§ What to do
Copy the lines below exactly, starting at the line that contains "Some vendors may" and stopping after the last line, and include no other lines.

§ Study material
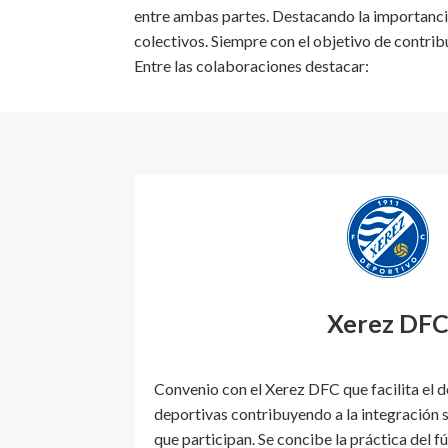
entre ambas partes. Destacando la importancia
colectivos. Siempre con el objetivo de contri
Entre las colaboraciones destacar:
Xerez DF
Convenio con el Xerez DFC que facilita el d
deportivas contribuyendo a la integración s
que participan. Se concibe la práctica del 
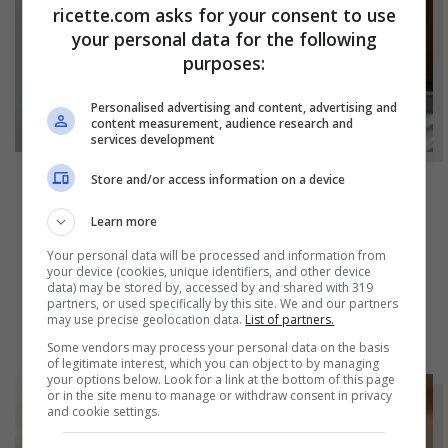
ricette.com asks for your consent to use
your personal data for the following
purposes:
Personalised advertising and content, advertising and
content measurement, audience research and
services development
Store and/or access information on a device
NOTIZIE
Learn more
Bicchieri opachi dopo la lavastoviglie? Il
Your personal data will be processed and information from
segreto naturale per farli tornare come
your device (cookies, unique identifiers, and other device
nuovi
data) may be stored by, accessed by and shared with 319
partners, or used specifically by this site. We and our partners
may use precise geolocation data.
List of partners.
Some vendors may process your personal data on the basis
of legitimate interest, which you can object to by managing
your options below. Look for a link at the bottom of this page
or in the site menu to manage or withdraw consent in privacy
and cookie settings.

§ Solved problem
Some vendors may process your personal data on the basis
of legitimate interest, which you can object to by managing
your options below. Look for a link at the bottom of this page
or in the site menu to manage or withdraw consent in privacy
and cookie settings.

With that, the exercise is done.